Next to Smalltalk, Lisp has been one of the earliest languages to support an object-oriented style, and many ideas, that can
now be found in object- oriented extensions of traditional languages (like C++) have developed over the years within the Lisp
community. The ideas have come to a consistent and mature definition in CLOS, the Common Lisp Object System. This language
replaces many of the precursors (Flavors, Common Loops) and has become widely accepted by users of Common Lisp. It contains,
next to standard object-oriented mechanisms (instantiation, inheritance, etc.) more sophisticated concepts (like multiple
inheritance, method combination, multi-methods and the meta object protocol) that can become powerful tools in constructing
computer music systems and representing musical knowledge. The complexity of the full object oriented extension to Common
Lisp can be quite overwhelming, especially when one tries to learn it directly from a concise reference such as Steele (1990).
Therefore this paper takes a step by step approach with many small examples, which are constructed for the sake of clarity.
The programs presented are not intended as a computer music composition system.

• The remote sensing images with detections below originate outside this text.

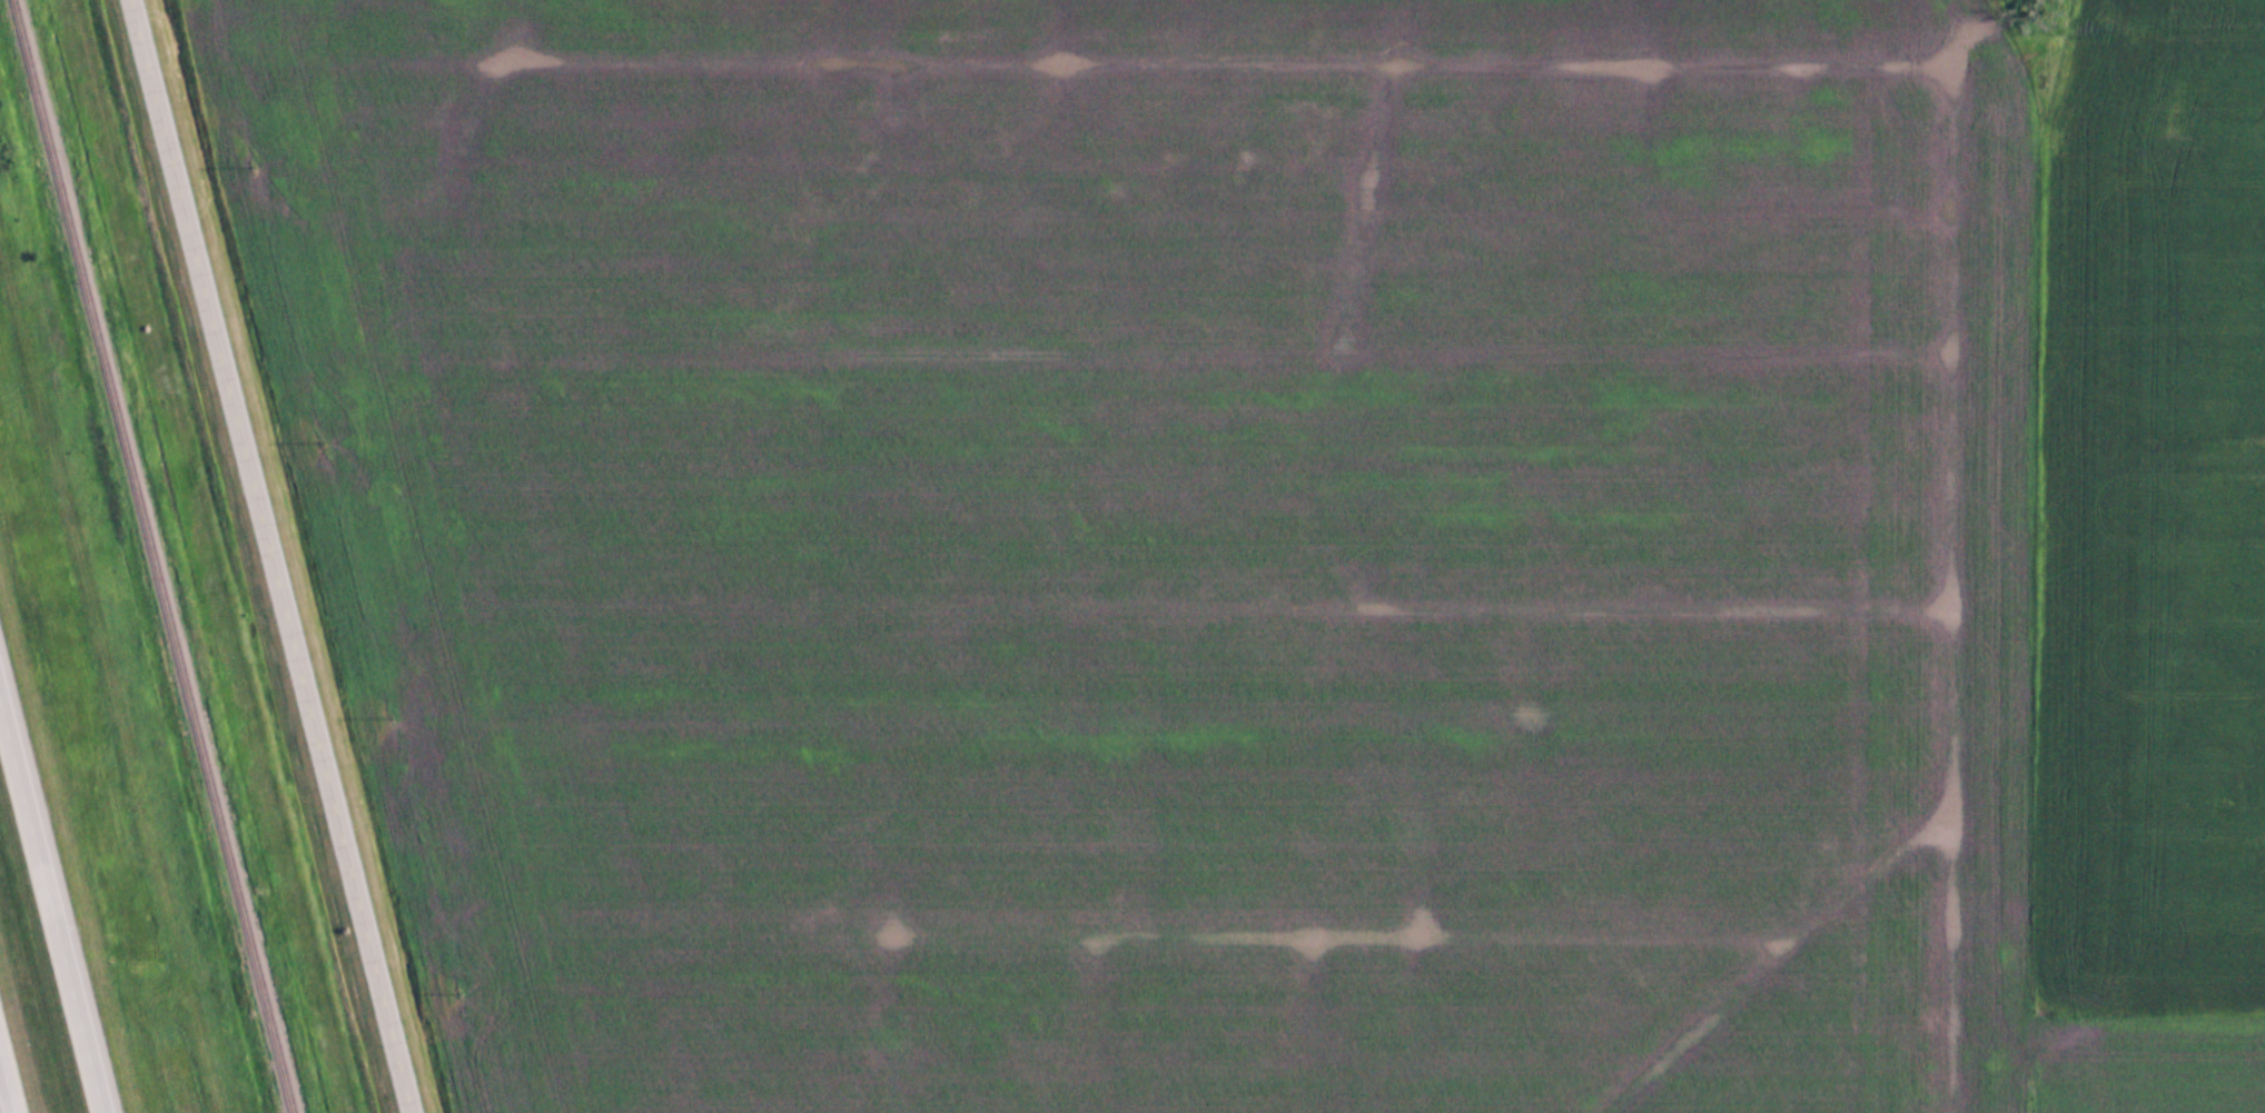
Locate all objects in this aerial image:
crop: (2151, 512)
crop: (1190, 547)
railway: (154, 556)
road: (274, 556)
road: (53, 903)
road: (5, 1090)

They rather show programming techniques that
can be used in writing your own. The expose of CLOS constructs is divided into three parts. This first part covers all basic
constructs needed for defining classes and creating objects and simple methods that can act on them. It contains enough explanation
of the mundane issues for the reader to learn to program in a simple object oriented style. The second part will treat more
advanced topics like multi-methods and method combination which makes CLOS so much more powerful than other object-oriented
languages and that provide many good tools for structuring and factoring musical knowledge. After mastering this part the
reader will be familiar will all aspects of CLOS that one needs for programming in this language. The third part will show
how in CLOS the language itself can be extended. This meta approach makes it possible to achieve elegant solutions even when
the constructs and mechanisms (e.g. the kind of inheritance) built into the language cannot be used directly for representing
the domain in question. Although everyday pedestrian use of CLOS does not often entail working at this level, the concepts
of the meta object protocol are of such beauty and power that it will be worthwhile to get acquainted with them a bit. For
these texts a basic knowledge of Lisp is assumed. Basic list processing, function definitions, recursion, functional arguments,
let binding and the loop macro are topics that will be used but not explained here.